Além da sessão inaugural, Dino reservou outros três dias para a análise do caso: 12, 18 e 19 de novembro.
A Procuradoria-Geral da República (PGR) sustenta que o núcleo 3 teria atacado a credibilidade das urnas eletrônicas e disseminado informações falsas como parte de um plano para manter o poder mesmo em caso de derrota do então presidente Jair Bolsonaro nas eleições de 2022.
Respondem ao processo:
Na mesma série de ações, o STF já condenou Jair Bolsonaro a 27 anos de prisão e formou maioria para condenar todos os réus do núcleo 1. A PGR dividiu a denúncia em núcleos para detalhar o papel de cada grupo, mas a estratégia é criticada por advogados, que apontam dificuldades para acessar provas produzidas em outros processos.
Durante o julgamento do núcleo 1, Flávio Dino manifestou entendimento de que crimes contra o Estado Democrático de Direito seriam insuscetíveis de graça ou anistia por serem considerados hediondos.
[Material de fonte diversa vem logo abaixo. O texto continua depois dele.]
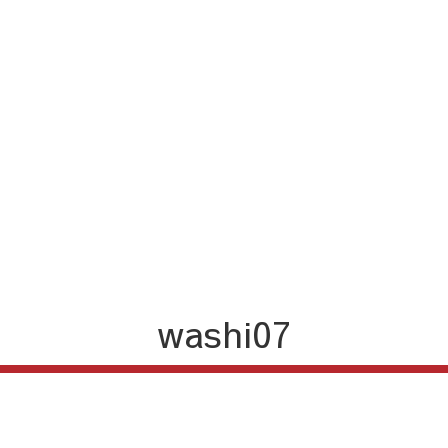
washi07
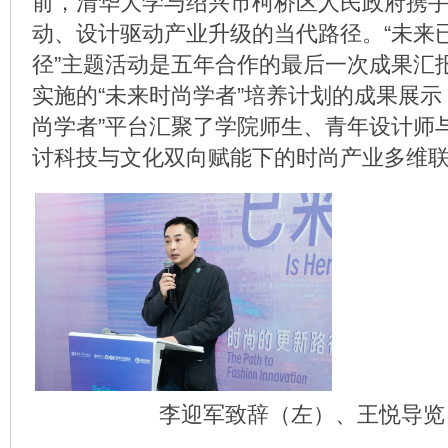
前，清华大学与绍兴市柯桥区人民政府携
动、设计驱动产业升级的当代路径。“未来
径”主题活动是五年合作的最后一次成果汇
实施的“未来时尚学者”培养计划的成果展示
尚学者”平台汇聚了学院师生、青年设计师
讨科技与文化双向赋能下的时尚产业多维
李迎军致辞（左）、王悦导览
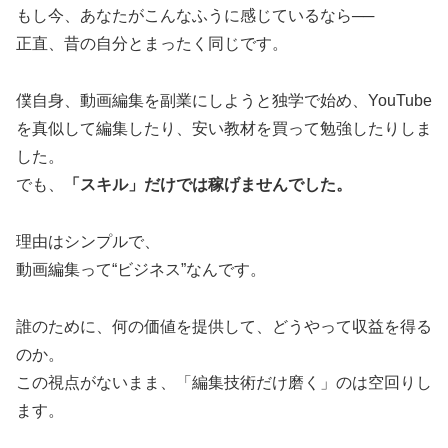
もし今、あなたがこんなふうに感じているなら──
正直、昔の自分とまったく同じです。
僕自身、動画編集を副業にしようと独学で始め、YouTube
を真似して編集したり、安い教材を買って勉強したりしま
した。
でも、
「スキル」だけでは稼げませんでした。
理由はシンプルで、
動画編集って“ビジネス”なんです。
誰のために、何の価値を提供して、どうやって収益を得る
のか。
この視点がないまま、「編集技術だけ磨く」のは空回りし
ます。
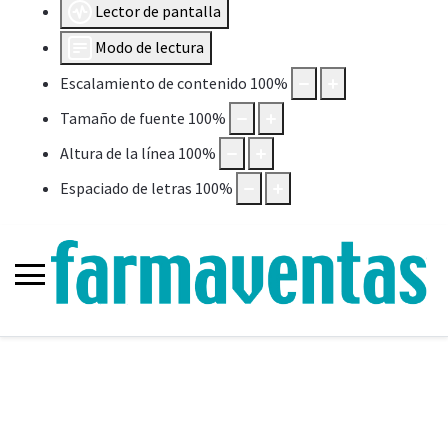
Lector de pantalla
Modo de lectura
Escalamiento de contenido
100
%
Tamaño de fuente
100
%
Altura de la línea
100
%
Espaciado de letras
100
%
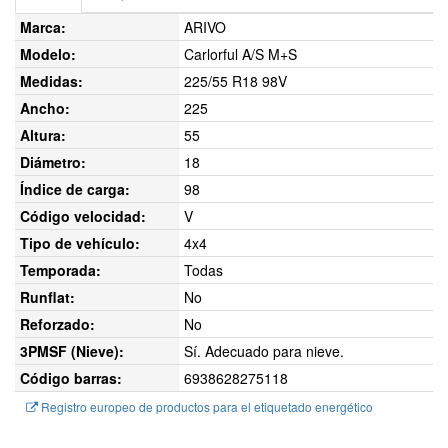
Marca:
ARIVO
Modelo:
Carlorful A/S M+S
Medidas:
225/55 R18 98V
Ancho:
225
Altura:
55
Diámetro:
18
Índice de carga:
98
Código velocidad:
V
Tipo de vehículo:
4x4
Temporada:
Todas
Runflat:
No
Reforzado:
No
3PMSF (Nieve):
Sí. Adecuado para nieve.
Código barras:
6938628275118
Registro europeo de productos para el etiquetado energético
A posição poderá ganhar relevo caso o Congresso aprove projeto de anistia discutido pela oposição.
Na Câmara, parlamentares articulam uma anistia “ampla, geral e irrestrita” que abrangeria réus dos atos de 8 de janeiro, Jair Bolsonaro e demais envolvidos nos núcleos da suposta tentativa de golpe. O deputado Paulinho da Força (Solidariedade-SP), relator da proposta, rebatizou o texto como “PL da dosimetria” e sinalizou que pretende consultar o STF para, eventualmente, apenas reduzir penas previstas no Código Penal.